Roman on How Hockey Sticks are Made
Posted by Jeff Id on September 29, 2009
There is a small discussion hidden in the latest massive thread at CA. TomP made the suggestion that correlation and elimination of non-temperature correlating tree ring data was perfectly ok with him. For those that are a little math savvy and are interested in the problem that creates read my hockey stick temperature distorition posts above. These posts reiterate the conclusioins of VonStorch04 and IMO are much more plainly worded and provide turnkey software code which anyone can run to replicate my results. However, sometimes I read things from other bloggers that just hit the point a heck of a lot better than I’ve written it. This comment by Roman is an excellent example.
If you ever wanted to know how so many papers make hockey sticks, the sorting operation described below is the reason.
The first point quoted is made by TomP.
Rejecting the Schweingruber series [as originally presented] as a good proxy seems reasonable, unless there are doubts about the instrument record. Why it is not a good recent proxy is an important but separate point.

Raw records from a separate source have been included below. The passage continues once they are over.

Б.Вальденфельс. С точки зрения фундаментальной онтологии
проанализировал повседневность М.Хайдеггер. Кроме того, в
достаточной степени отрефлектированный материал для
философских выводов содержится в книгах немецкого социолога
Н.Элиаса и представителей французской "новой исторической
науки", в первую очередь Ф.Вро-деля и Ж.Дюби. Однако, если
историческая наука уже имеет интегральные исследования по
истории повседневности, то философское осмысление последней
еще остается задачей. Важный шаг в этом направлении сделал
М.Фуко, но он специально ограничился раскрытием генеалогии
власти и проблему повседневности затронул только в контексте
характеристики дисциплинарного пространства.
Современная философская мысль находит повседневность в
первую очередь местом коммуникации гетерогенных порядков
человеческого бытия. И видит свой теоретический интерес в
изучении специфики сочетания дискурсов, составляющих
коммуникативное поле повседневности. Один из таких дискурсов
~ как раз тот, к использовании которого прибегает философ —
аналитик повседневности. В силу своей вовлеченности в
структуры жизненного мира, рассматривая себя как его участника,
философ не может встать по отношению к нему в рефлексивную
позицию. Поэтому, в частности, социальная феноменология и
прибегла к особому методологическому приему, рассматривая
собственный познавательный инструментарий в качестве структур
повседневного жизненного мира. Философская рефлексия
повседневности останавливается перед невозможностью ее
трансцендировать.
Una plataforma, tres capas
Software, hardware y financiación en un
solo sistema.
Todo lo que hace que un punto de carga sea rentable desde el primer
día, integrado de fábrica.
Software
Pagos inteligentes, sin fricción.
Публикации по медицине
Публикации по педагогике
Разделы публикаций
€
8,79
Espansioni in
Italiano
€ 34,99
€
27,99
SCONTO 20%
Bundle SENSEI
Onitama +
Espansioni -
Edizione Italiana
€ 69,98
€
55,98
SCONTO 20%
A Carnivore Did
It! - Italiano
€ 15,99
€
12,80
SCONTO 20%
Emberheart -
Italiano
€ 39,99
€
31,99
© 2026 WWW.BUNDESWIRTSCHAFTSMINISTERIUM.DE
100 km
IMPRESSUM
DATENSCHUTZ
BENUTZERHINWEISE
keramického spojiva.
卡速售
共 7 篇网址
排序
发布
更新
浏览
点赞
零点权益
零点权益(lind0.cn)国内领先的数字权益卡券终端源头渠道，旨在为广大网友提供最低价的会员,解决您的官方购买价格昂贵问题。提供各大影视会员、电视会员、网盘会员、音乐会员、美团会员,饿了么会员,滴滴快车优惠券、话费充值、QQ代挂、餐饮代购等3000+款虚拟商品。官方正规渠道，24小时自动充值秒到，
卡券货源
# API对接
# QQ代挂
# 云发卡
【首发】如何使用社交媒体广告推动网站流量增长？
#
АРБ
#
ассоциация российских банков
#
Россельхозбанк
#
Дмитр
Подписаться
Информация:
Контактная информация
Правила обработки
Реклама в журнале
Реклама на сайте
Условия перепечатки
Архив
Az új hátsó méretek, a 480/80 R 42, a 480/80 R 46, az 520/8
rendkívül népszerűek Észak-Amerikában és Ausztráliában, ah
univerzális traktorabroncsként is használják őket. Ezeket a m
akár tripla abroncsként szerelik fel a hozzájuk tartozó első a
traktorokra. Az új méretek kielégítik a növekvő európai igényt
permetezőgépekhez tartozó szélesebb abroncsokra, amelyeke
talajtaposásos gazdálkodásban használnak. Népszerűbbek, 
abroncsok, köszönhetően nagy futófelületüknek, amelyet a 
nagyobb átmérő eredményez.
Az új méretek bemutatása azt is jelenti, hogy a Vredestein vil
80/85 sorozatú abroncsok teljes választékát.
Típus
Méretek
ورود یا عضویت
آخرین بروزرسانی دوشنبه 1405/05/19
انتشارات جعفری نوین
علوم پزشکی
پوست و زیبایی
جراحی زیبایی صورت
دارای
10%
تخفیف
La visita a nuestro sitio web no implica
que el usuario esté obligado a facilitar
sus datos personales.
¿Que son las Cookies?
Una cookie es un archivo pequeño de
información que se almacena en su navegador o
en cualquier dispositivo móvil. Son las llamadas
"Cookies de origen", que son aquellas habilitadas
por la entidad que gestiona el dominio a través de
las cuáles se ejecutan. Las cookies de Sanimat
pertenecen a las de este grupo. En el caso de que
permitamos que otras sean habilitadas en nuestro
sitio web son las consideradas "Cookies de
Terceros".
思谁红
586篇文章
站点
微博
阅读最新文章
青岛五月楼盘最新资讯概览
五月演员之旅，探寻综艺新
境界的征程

I don’t believe that you have considered the full implication of your argument on the entire reconstruction.
Let’s suppose that you are right and that there are real treemometers which you can identify by comparison to an observed record. Your statement above indicates that there also trees that are not good proxies. Unless, false proxies are a recent phenomenon, the logical conclusion is that there must be a collection of these distributed throughout the entire time period prior to the start of the temperature record since there is no way to identify and exclude those proxies that are not good (unless you know that of course there was no MWP).
So what effect will this have on the reconstruction? Having only good ones in the modern era, we will see that the temperatures have been warming, but we already knew that. The effect the good proxies will have on the early part of the reconstruction will be merely to center it at a particular level of dimensionless chronology units. It will have little or no effect on the quality of the results prior to the actual time at which these known to be good proxies existed.
When we reconstruct the early portion, we will have a mix of good and bad proxies at most time periods. Steve’s sensitivity test shows that the result of including “bad” proxies is to flatten the reconstruction – even in the merged case, the difference is as large as a full unit, of the same order of magnitude as the range of the entire original reconstruction prior to 1800.
The amount of flattening will depend on the relative proportions of good and bad proxies, but the net result will tend towards a hockey stick shape. Any error bars constructed from the fit will seriously underestimate the bias created by the false proxies. Without knowing how prevalent bad proxies are, there is no way to adjust for this bias.
What if the choice of modern proxies is just opportunistic matching to the temperature record? Well, then you get a … hockey stick. But that’s another thread.
This is exactly right and the more data you sort the stronger the hockey stick effect. In Mann08 1209 individual series were sorted. The high series count results in a very flat handle as the noisy data average out and a strong pre-sorted blade on the end. When each series is individually scaled for best fit to temp, the handle of the stick is straightened even further. What drives me crazy is smart people like Tom fall for the ruse – after all, why would we include data which didn’t match temp.
These PhD’s are good at math– why can’t they figure out what I did within a minute (probably seconds) after reading it the first time. I remember trashing the CA thread with comments and staying up until 3 in the morning late last August reading and thinking about the huge implications for climate science. Hell, at the time I was just trying to figure out how real this global warming scare was.
Anyway boys and girls, in the stock market you can’t choose your stocks after the trading day ends. Likewise in science, you don’t get to choose which data fits your conclusion after you collect it.